From the publisher: Shelby Tebow is the first to go missing. Not long after, Meredith Dickey and her six-year-old daughter, Delilah, vanish just blocks away from where Shelby was last seen, striking fear into their once-peaceful community. Are these incidents connected? After an elusive search that yields more questions than answers, the case eventually goes cold. Now, eleven years later, Delilah shockingly returns. Everyone wants to know what happened to her, but no one is prepared for what they’ll find.

I grabbed this for airport/plane entertainment because I wanted an adrenaline rush and I’m really good at freaking myself out, and I’m a local woman! But… no adrenaline rush. Bummer. This required way too much suspension of disbelief. 

Kubica goes back and forth between present day and the past just before the aforementioned characters went missing, and she alternates characters’ points of view. I may be a curmudgeon but… maybe just pick one? Either alternate timelines or characters, not both? Kate (family friend), Meredith, and Leo (Delilah’s brother) take turns narrating, although Leo narrates as though he’s writing directly to Delilah. Every character is flat and boring, despite the author’s attempts to assign them personalities–family friend Bea is an adult woman who sounds like she dresses like a tween who just discovered Nirvana. Bea is cool. Bea is confident. Bea is good with kids. Bea loves her wife Kate. (This is similar to how Kubica actually describes her characters. Not even kidding.)

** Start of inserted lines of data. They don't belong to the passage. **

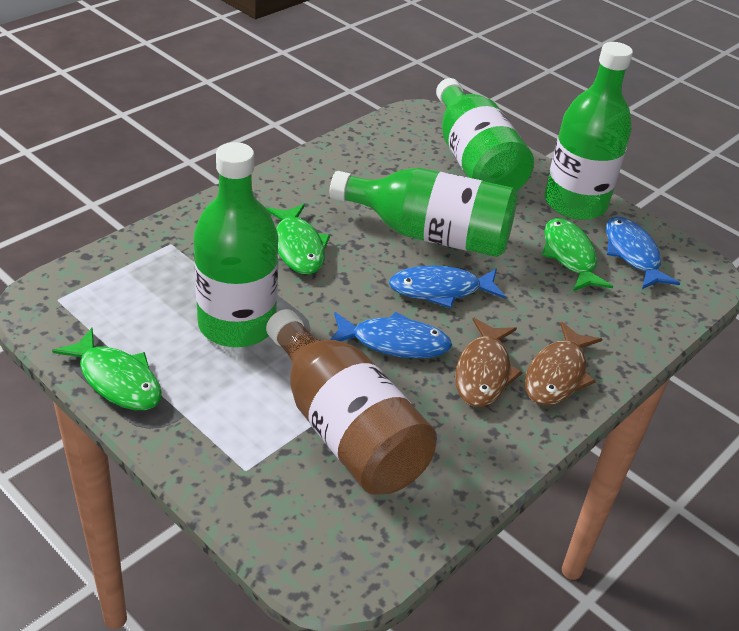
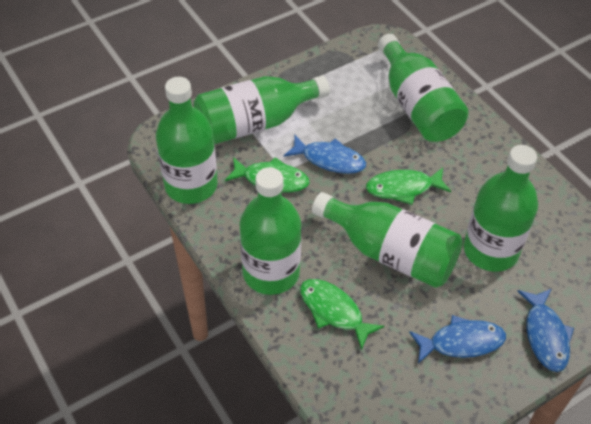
brown bottle: 1 -> 0
brown fish: 2 -> 0
green bottle: 4 -> 6

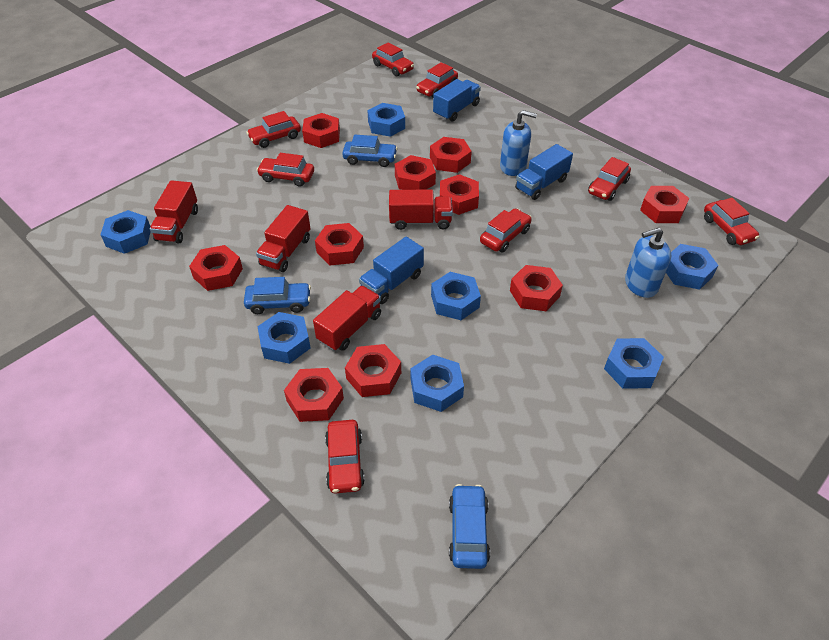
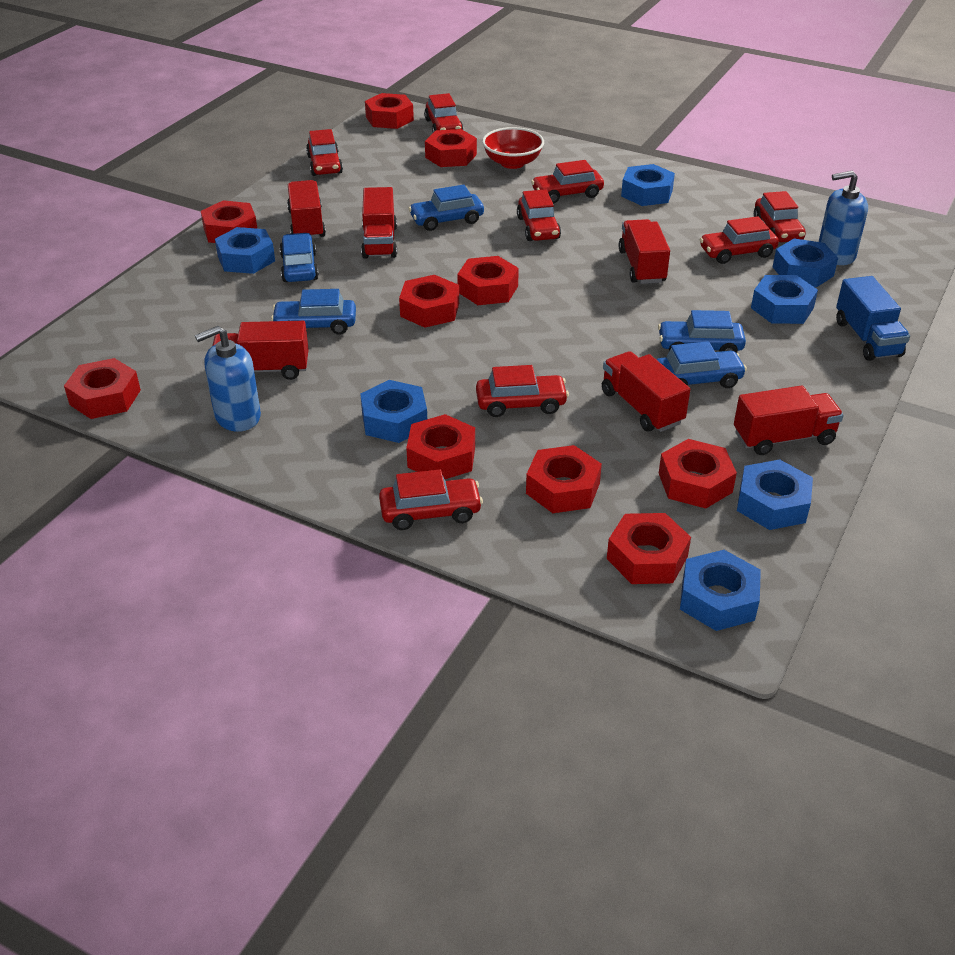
blue car: 3 -> 5
blue truck: 3 -> 1
red bowl: 0 -> 1
red truck: 4 -> 6

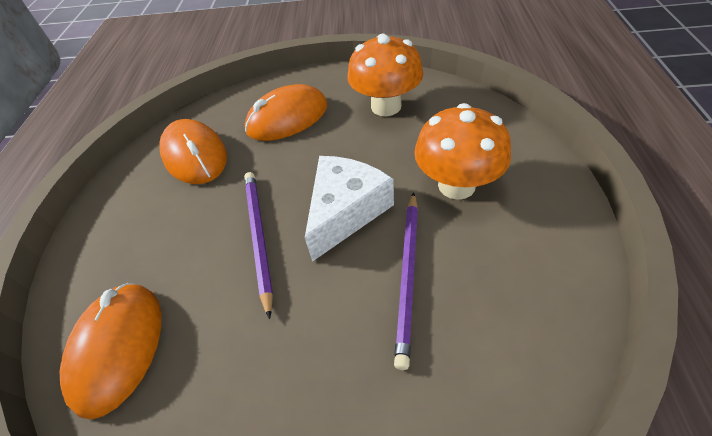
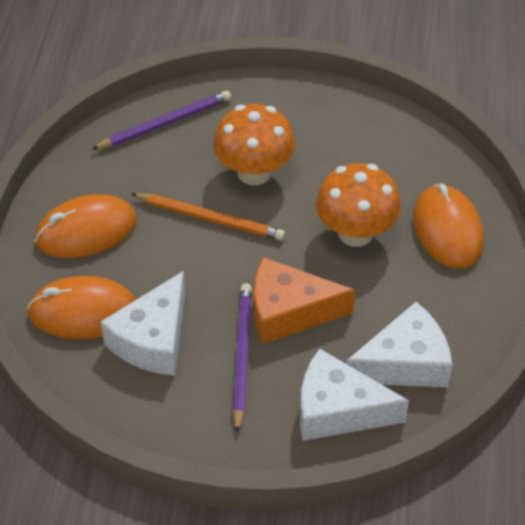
orange cheese: 0 -> 1
orange pencil: 0 -> 1
white cheese: 1 -> 3

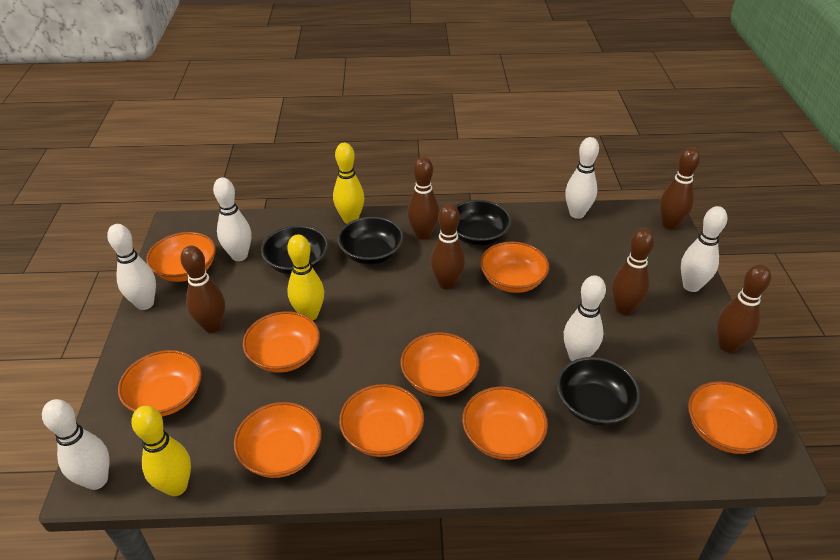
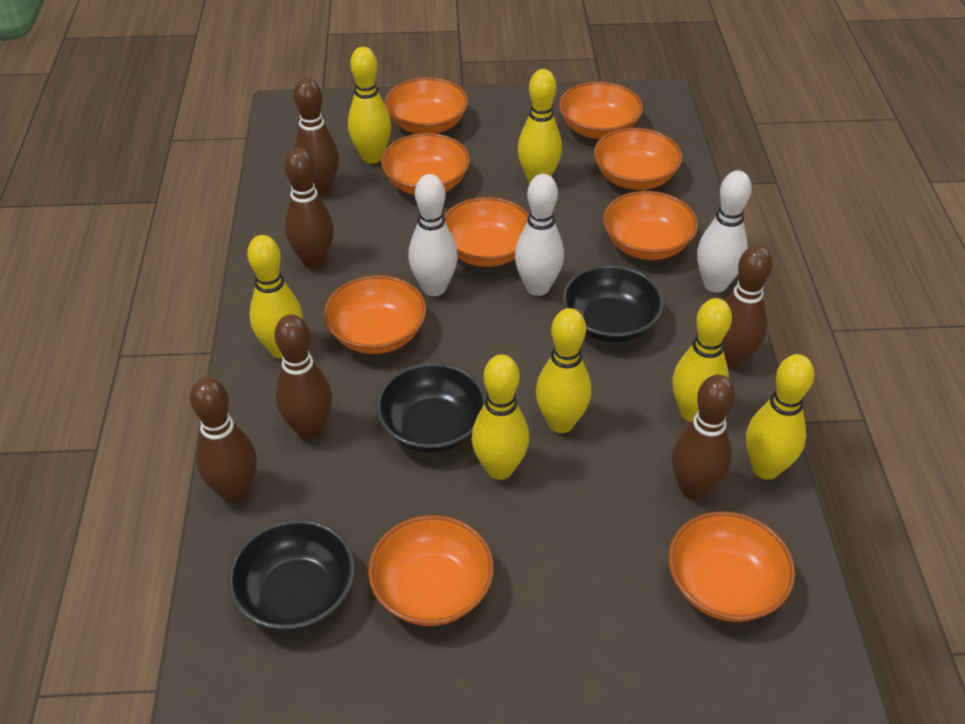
black bowl: 4 -> 3
white bowling pin: 6 -> 3
yellow bowling pin: 3 -> 7

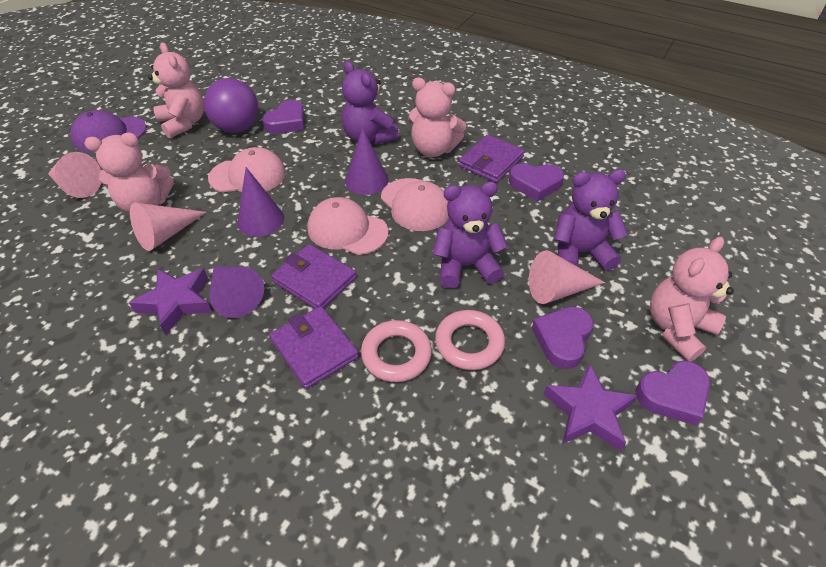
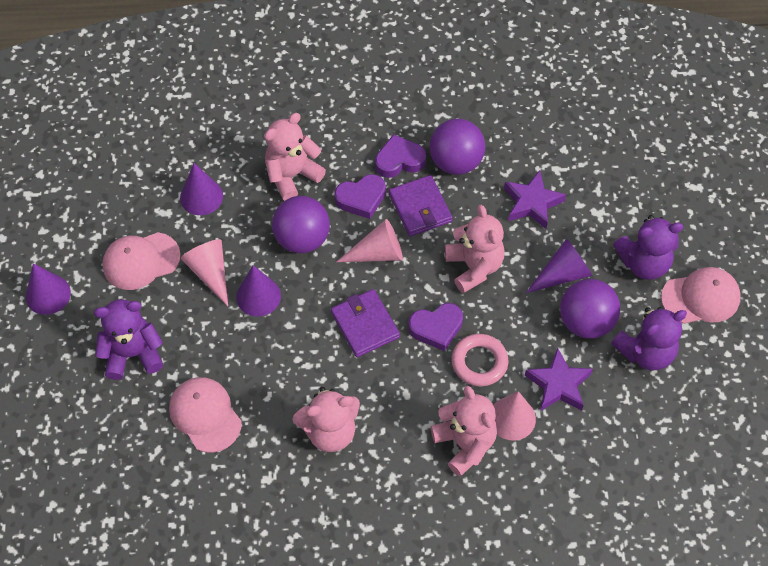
pink ring: 2 -> 1
purple ball: 1 -> 3
purple cap: 1 -> 0
purple cone: 3 -> 4
purple heart: 4 -> 3
purple wallet: 3 -> 2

Meredith is a doula who is never actually seen doula-ing, and for someone whose livelihood is basically ensuring the mother-child relationship starts off on a positive note, she’s not very good at her own relationship with her youngest. But that’s just a tiny detail that Kubica pretty much just throws in as a red herring and doesn’t really address beyond that. It’s honestly baffling that Leo’s character is as stable as he’s presented, and it makes him so unbelievable and boring at the same time. 

Obviously I won’t get into spoilers here, but the ending is trash. There’s one thousand percent no way that things would have gone down the way they did. 

But hey, this has a whopping 4.10 stars on Goodreads from 59,244 ratings as of this writing. Clearly I’m missing something. It’s an entertaining hate-read, if you’re into that sort of thing. I’m one of Those People who reads things and thinks, “I could write something way better than this,” and then never actually writes a single word, so feel free to add a pound of salt to this review.

Local Woman Missing is available at the Galesburg Public Library.